O reino jordano acolhe 320 mil refugiados sírios, 61 mil neste campo.

Abu Hamid foi um dos que fugiu dos ataques em Deraa. Parte da família continua desaparecida.

“A minha família foi atingida quando bombardearam a casa. Alguns filhos fugiram para o Líbano e outros não conseguiram sair da Síria. Não tiveram sorte. Só conseguimos salvar as nossas almas e as crianças mais pequenas”.

As condições de vida nas tendas estão agravadas por causa do rigor do inverno.

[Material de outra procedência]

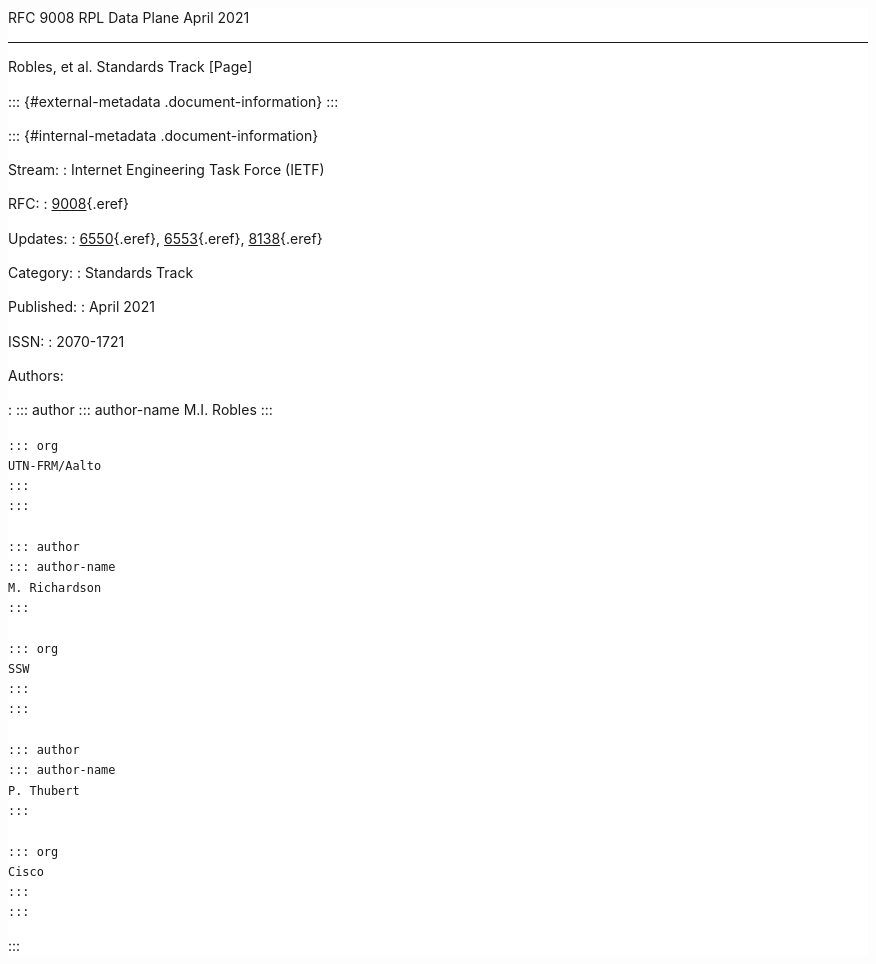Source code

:   RFC 9008         RPL Data Plane    April 2021
  ---------------- ----------------- ------------
  Robles, et al.   Standards Track   \[Page\]

::: {#external-metadata .document-information}
:::

::: {#internal-metadata .document-information}

Stream:
:   Internet Engineering Task Force (IETF)

RFC:
:   [9008](https://www.rfc-editor.org/rfc/rfc9008){.eref}

Updates:
:   [6550](https://www.rfc-editor.org/rfc/rfc6550){.eref},
    [6553](https://www.rfc-editor.org/rfc/rfc6553){.eref},
    [8138](https://www.rfc-editor.org/rfc/rfc8138){.eref}

Category:
:   Standards Track

Published:
:   April 2021

ISSN:
:   2070-1721

Authors:

:   ::: author
    ::: author-name
    M.I. Robles
    :::

    ::: org
    UTN-FRM/Aalto
    :::
    :::

    ::: author
    ::: author-name
    M. Richardson
    :::

    ::: org
    SSW
    :::
    :::

    ::: author
    ::: author-name
    P. Thubert
    :::

    ::: org
    Cisco
    :::
    :::
:::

Mas nem pensar em regressar à Síria:

“A situação na Síria é realmente má. Mesmo muito má. Temos de viver escondidos, com medo, nas ruínas. Não podemos regressar. Temos de aceitar a vida aqui.”

A ONU considera que o número de refugiados nos países limítrofes, inclusivamente no Iraque, vai atingir um milhão e cem mil até junho.

Uma delegação a Liga Árabe esteve nos campos libaneses, no domingo passado.

A presidente da delegação Faiqa Saleh, constatou que a situação é deplorável, apesar de toda a ajuda dos países vizinhos.

O relatório vai ser apresentado na Conferência de 30 de janeiro no Kuwait, que vai reunir os doadores que vão socorrer a região nesta crise humanitária.

As Nações Unidas esperam recolher 1,5 mil milhões nesta conferência.